When the accident occurred, sending our car flying into the wrong lane of traffic on a hilly, winding, fast-moving road, there were no oncoming vehicles for at least a minute, allowing us time to get out of the car and out of danger’s way. The first car to come around the bend and happen upon the accident stopped and blocked the rest of traffic to protect us.
Mark’s car seat was located in the middle of the back seat so that he was completely untouched upon the impact that crumpled his door. I often sit in the back seat next to Mark if Pete is driving, to keep him entertained. I can’t bear to dwell on what could or would have happened to our unborn baby if I had been sitting next to Mark, instead of riding shotgun next to Pete.
The couple in the minivan who hit us was slightly elderly, but they too walked away from their damaged vehicle without a scratch.
The Lord was very, very good to us. And in the wake of this chaotic incident, He gently taught me several important life lessons as well.
I learned never to take for granted praying daily the Guardian Angel prayer, and I intend to pray it every day with my children for as long as they are under my roof. I have no doubt that myriads of angels were with our vehicle that day, keeping us safe in the shadow of their wings.
Pete and I both hang blessed St. Benedict’s medal crucifixes from the rear-view mirrors of our cars. I now want to buy enough of those small crucifixes for all of my family and friends’ vehicles.
I no longer take for granted the power of sacramentals and fervent prayers said over vehicles and at the beginning of road trips. I am confident the Lord hears those prayers and sends his angels to guard and guide our ways (c.f. Psalm 91!).
The Lord also gave me new insight into how profoundly and deeply He loves me, His child. My love for and concern for my son in the midst of chaos was one of the most powerful emotions I’ve ever felt. I would have done anything, given anything, borne any amount of pain and suffering, in exchange for his safety, health, and well-being.
And yet, I know that any emotion I experience as a created human being is but a minuscule reflection of how the Heavenly Father feels about His children. God’s love for each of us is an ocean so deep and a mountain so high that my mind cannot begin to grasp its power…but I am most grateful for it.
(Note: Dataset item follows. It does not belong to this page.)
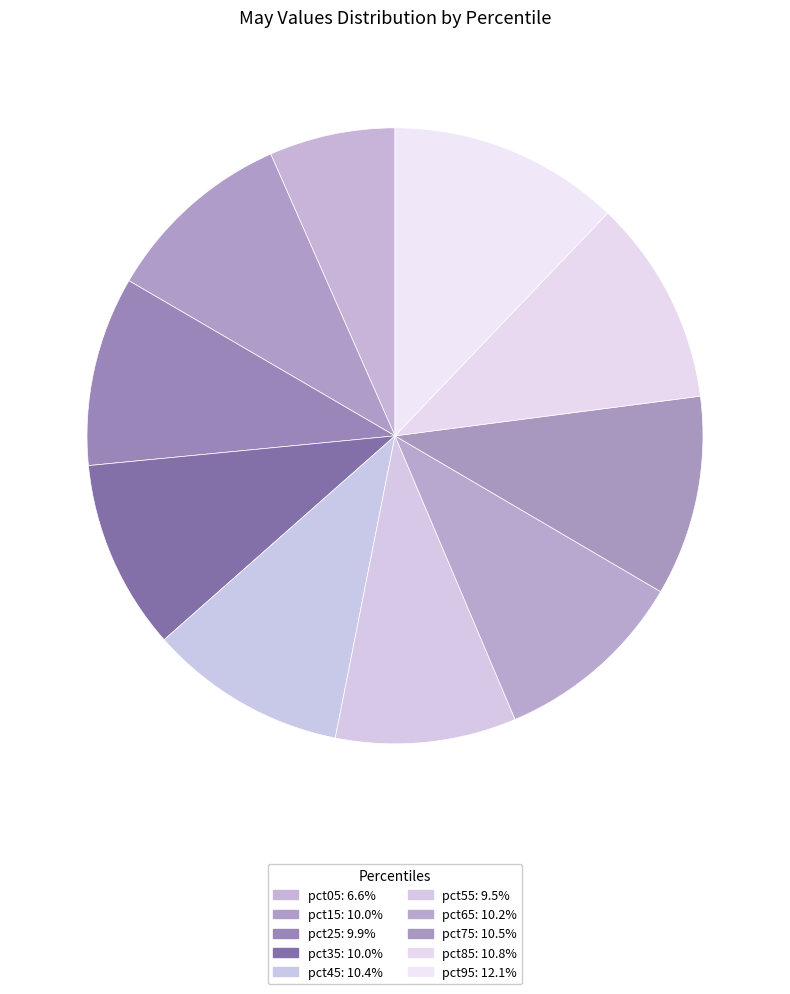

To the nearest percent, what is the difference between the largest and smallest slice percentages?

6%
A Father who is willing to sacrifice His only Son for my wellbeing and the safeguarding of my destiny loves me with a love so profound it’s almost too painful to dwell on.
The summer of 2011 will always hold mixed-emotion memories for Pete and I, but I hope what we take with us moving forward will be a profound sense of gratitude for our Heavenly Father who loves us, watches over us, and protects us so perfectly each and every day.
If you say, “The LORD is my refuge,”
and you make the Most High your dwelling,
no harm will overtake you,
no disaster will come near your tent.
For he will command his angels concerning you
to guard you in all your ways;
they will lift you up in their hands,
so that you will not strike your foot against a stone.
“Because he loves me,” says the LORD, “I will rescue him;
I will protect him, for he acknowledges my name.”